I guess Mexican politics isn't that interesting. Back to Puerto Rico!
San Juan has a subway. Strangely, it doesn’t quite make it into the old city. It’s the best way to get to the University of Puerto Rico campus, however, so we’ve done a lot of walking (or bus riding) through the intervening neighborhoods of Miramar and Santurce.
They’ve cleaned up the prostitutes from Miramar, at least while the sun is out, but the place has seen better days. Much better days. The old hotels either either falling apart or abandoned, and the height of fine dining seems to be a Pizzería Uno shoehorned into a misbegotten attempt at urban renewal, Fort Lauderdale-style. (Next to a Taco Maker, of course.) The architecture is not-quite-Art-Deco tropical, so it’s easy to imagine a future Miramar in which the buildings have been rehabbed, the gang graffiti erased, and the offices of the Partido Revolucionario Dominicano represent a club-owners sense of irony rather than … well, why does the PRD have an office in San Juan?
It could happen. Miramar is a neighborhood where old women and teenagers greet the bus driver by name as it meanders between the old city and the Sagrado Corazón subway stop. It’s even got a little movie theater playing indie flicks. But it ain’t there yet.
Same goes for Santurce. It’s a little nicer, but not by much, and there are some abandoned buildings. The Plaza de Mercado was disappointing. It turned out to be small and utterly unfunky, populated by day by beer-drinking older fellows who claimed to be retired construction workers. (Which, in fact, they probably are. Many employees here retire at 55; and about one in eight people live on a pension of some sort.) The fruit for sale was just fruit, like you can find in any Cambridge convenience store. And the market was spotless. Being in a country where the health and safety regulations are ruthlessly enforced is a good thing, of course, but it takes some of the romance out of food shopping.

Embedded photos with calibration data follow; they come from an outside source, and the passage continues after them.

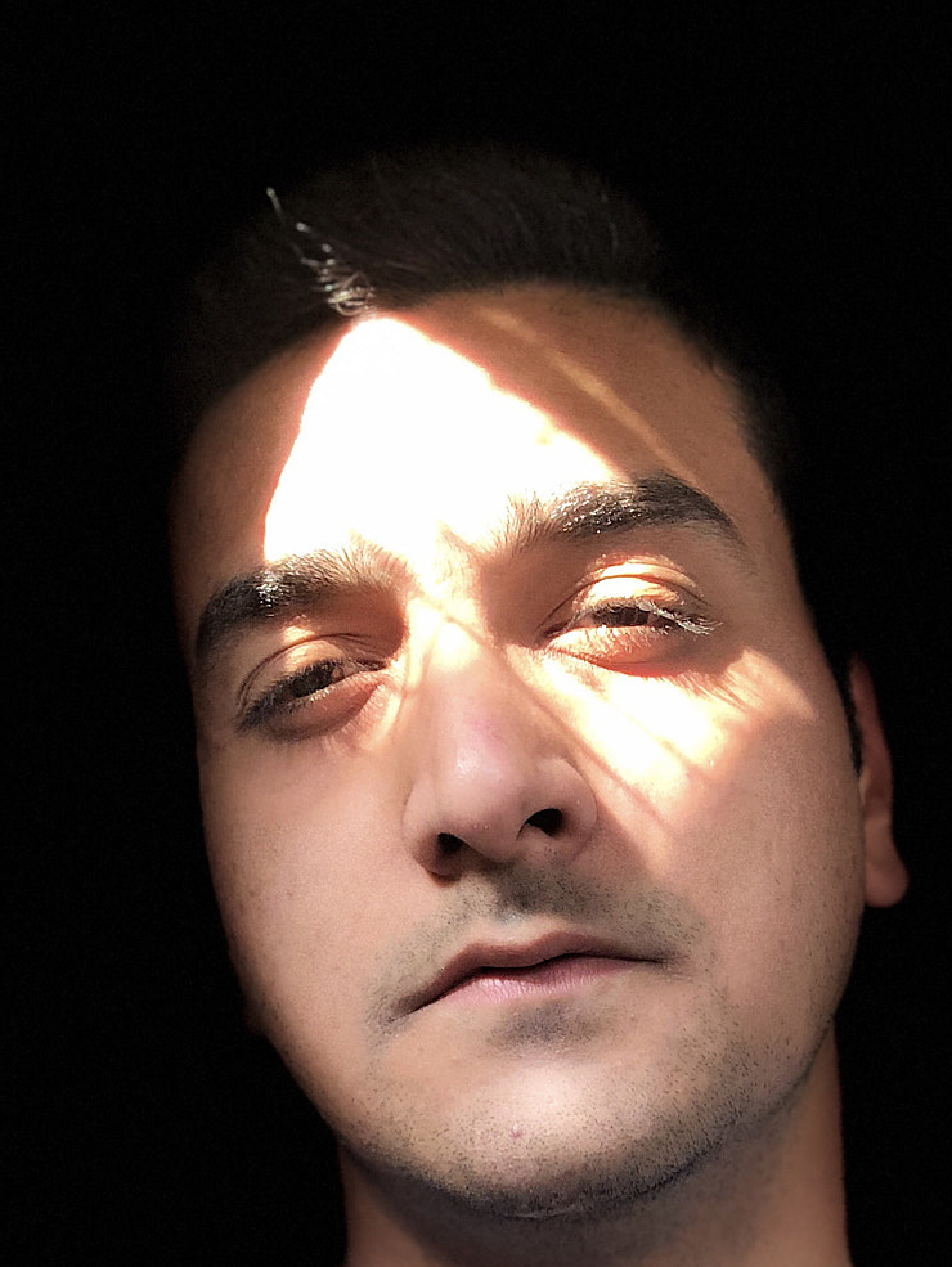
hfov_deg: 28.1
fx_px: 1905
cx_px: 443
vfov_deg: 35.9
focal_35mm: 52
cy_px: 963
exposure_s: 1/33
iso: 25
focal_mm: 2.87
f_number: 2.2
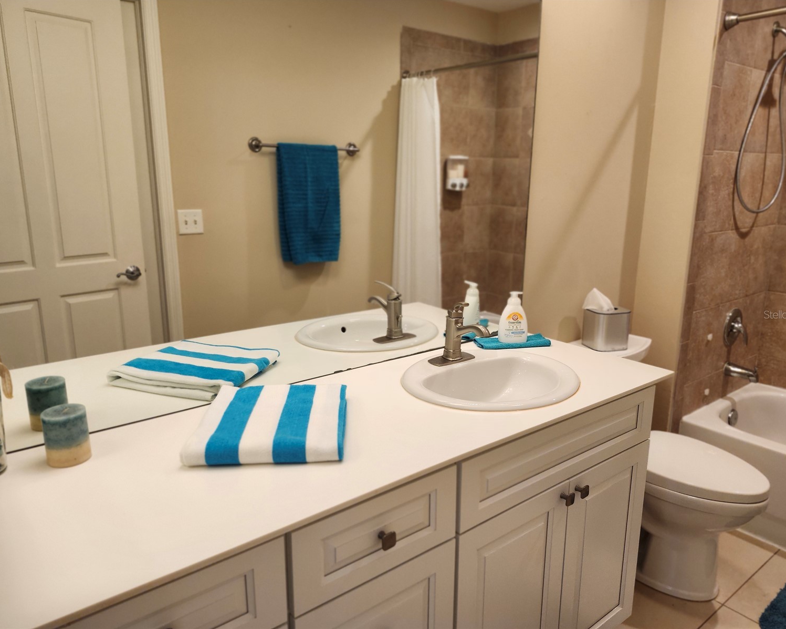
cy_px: 314
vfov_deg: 58.8
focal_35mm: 24
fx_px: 558
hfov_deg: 70.3
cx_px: 393
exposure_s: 1/120
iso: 250
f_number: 1.8
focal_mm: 5.54
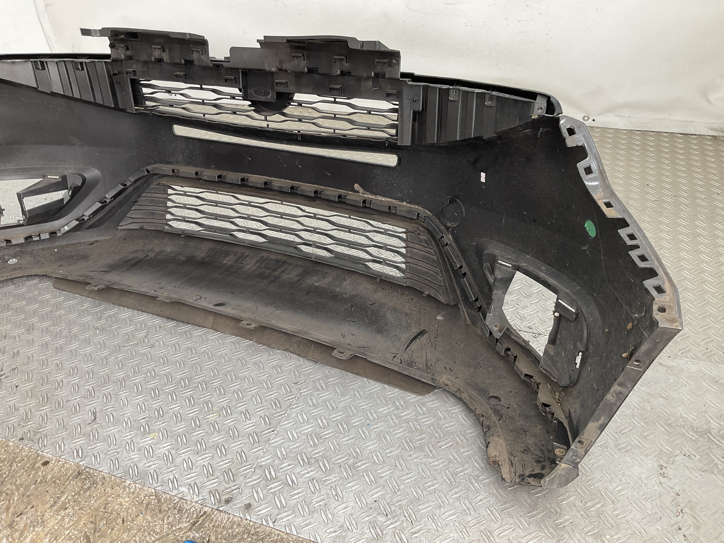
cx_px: 362
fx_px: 607
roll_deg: +3.8
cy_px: 272
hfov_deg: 61.7
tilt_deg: -35.7
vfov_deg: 48.2
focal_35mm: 29
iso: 32
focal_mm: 3
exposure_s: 1/100
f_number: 1.8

Noel, please, keeping blogging about your trip. It's fascinating and illuminating.
Query: I'm in Atlanta on a slow connection - ironic considering I am in an IBM training class - so my googling is pretty painful. However, does Puerto Rico have anything analogous to the 'county'? I would assume so, but...I could be completely wrong.
Posted by: Will Baird | August 09, 2007 at 11:22 PM
Hi, Will,
Puerto Rico does have counties; what it doesn't have are municipalities. That is, the "municipio," a county, is the only level of local government. There are no incorporated cities, towns, or villages, but every square inch of the island is inside a municipio.
Just like inside the U.S., it can be hard to map local governments across states. Puerto Rico is particularly unique that the state police outnumber the grand total of local cops.
Posted by: Noel Maurer | August 10, 2007 at 07:26 AM
The subway is useless until and unless it goes to the airport. Until it does, I agree with (I believe) everybody else on the island that was a great scam and the most expensive stretch of rail on the planet.
If by some vanishingly small chance they extend it to Ponce, I'll change my mind. But I ain't holding my breath.